Un programme a été mis en place à l’Université Southern California par la Dr Assal Habibi et d’autres chercheurs, dans le but de découvrir les mécanismes par lesquels la formation musicale a été associée à un développement supérieur à la moyenne en langues et en mathématiques ainsi qu’à de meilleurs rendements intellectuels chez les individus qui ont reçu cette formation par rapport à ceux qui ne l’ont pas reçue.
L’étude a choisi des enfants avant le début de leur formation musicale, et les a suivis systématiquement pour établir comment le comportement de leur cerveau changeait en relation avec leur formation. Le travail a commencé en 2012, en collaboration avec l’Orchestre philharmonique de Los Angeles et son programme d’orchestre pour les enfants et la jeunesse. On a suivi 80 enfants de 6 et 7 ans pour documenter les effets sur leur développement en mesurant l’activité électrique du cerveau aux plans émotionnel, cognitif et social. Les enfants étaient divisés en trois groupes: un groupe dans l’orchestre, un autre pratiquant le football et le troisième, sans activité spécifique.
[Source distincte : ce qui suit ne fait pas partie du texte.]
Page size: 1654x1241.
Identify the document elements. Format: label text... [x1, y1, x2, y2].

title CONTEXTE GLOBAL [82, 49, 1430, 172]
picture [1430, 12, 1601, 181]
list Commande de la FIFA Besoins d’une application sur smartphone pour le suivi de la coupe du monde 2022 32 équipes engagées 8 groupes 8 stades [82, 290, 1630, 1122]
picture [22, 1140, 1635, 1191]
Les résultats obtenus au moment d’écrire ces lignes ont été hautement satisfaisants: on a trouvé des aires frontales du cerveau où il y avait une plus grande activité nerveuse pendant le développement d’habiletés impliquant des fonctions motrices exécutives et on a détecté de plus grands développements du langage, de la mémoire et de l’activité sociale.
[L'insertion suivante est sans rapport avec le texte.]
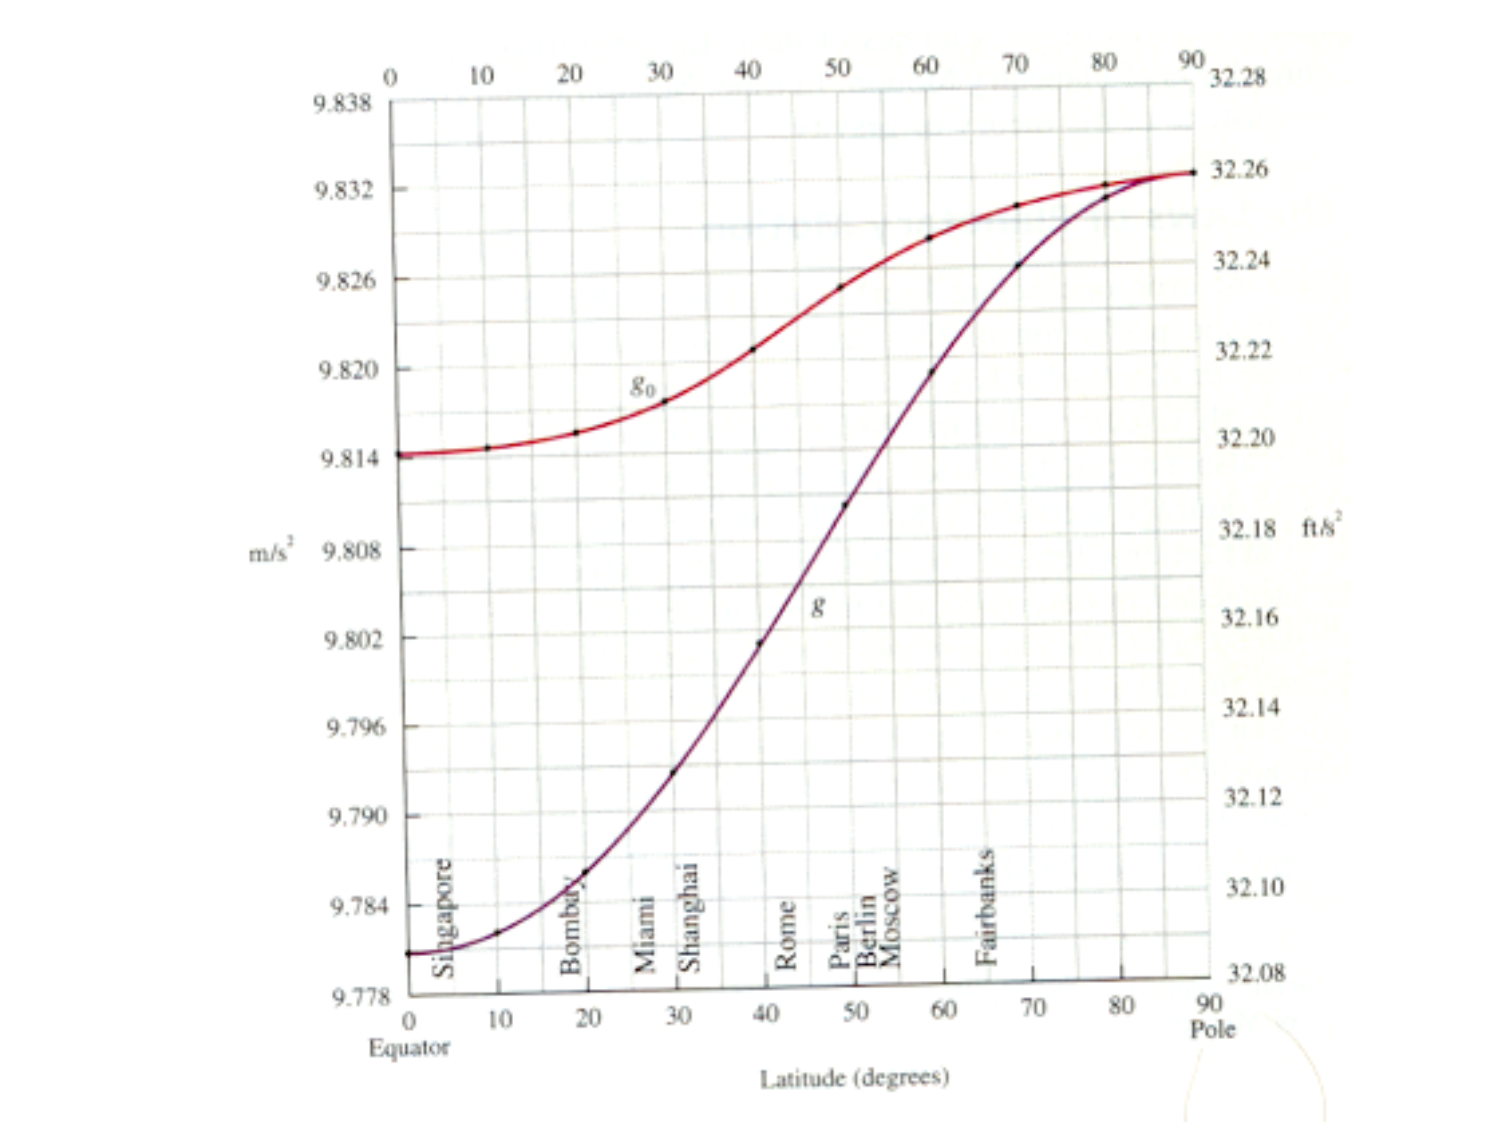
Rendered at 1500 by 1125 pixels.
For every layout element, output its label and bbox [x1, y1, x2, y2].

picture [181, 32, 1351, 1122]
“Émotion, expression, habiletés sociales, théorie de l’esprit, habiletés linguistiques et mathématiques, habiletés visuo-spatiales et motrices, attention, mémoire, fonctions exécutives, prise de décisions, autonomie, créativité, flexibilité émotionnelle et cognitive, tout cela converge simultanément dans l’expérience musicale partagée. Les gens chantent et dansent ensemble dans toutes les cultures. Nous savons que nous le faisons de nos jours et nous continuerons de le faire dans le futur. Nous pouvons imaginer que nos ancêtres le faisaient aussi, autour du feu, il y a des milliers d’années. Nous sommes ce que nous sommes avec la musique et par la musique, ni plus, ni moins.”
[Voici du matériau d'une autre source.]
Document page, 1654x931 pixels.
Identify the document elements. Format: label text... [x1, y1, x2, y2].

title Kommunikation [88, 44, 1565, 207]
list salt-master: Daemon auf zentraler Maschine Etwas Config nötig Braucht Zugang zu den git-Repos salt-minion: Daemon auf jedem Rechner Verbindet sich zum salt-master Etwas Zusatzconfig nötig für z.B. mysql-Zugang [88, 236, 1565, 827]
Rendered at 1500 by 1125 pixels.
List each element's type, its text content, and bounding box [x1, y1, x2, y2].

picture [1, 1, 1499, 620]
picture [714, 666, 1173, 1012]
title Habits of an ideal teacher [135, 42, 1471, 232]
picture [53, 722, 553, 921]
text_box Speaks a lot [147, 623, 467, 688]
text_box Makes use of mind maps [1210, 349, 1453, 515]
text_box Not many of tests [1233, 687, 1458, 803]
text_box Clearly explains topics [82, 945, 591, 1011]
Ces mots convaincants ont été écrits par le Dr Facundo Manes dans le journal espagnol El País du 11 novembre 2016, dans un article de vulgarisation scientifique intitulé “¿Qué le hace la música a nuestro cerebro?” (Que fait la musique à notre cerveau?).
Cependant certains éléments, dont plusieurs de grande envergure, sembleraient aller à l’encontre de cette idée. Il y a des pathologies qui vont à l’encontre de la logique fonctionnelle du chant puisqu’elles paraissent causées par l’absence ou un développement incomplet des connexions nerveuses.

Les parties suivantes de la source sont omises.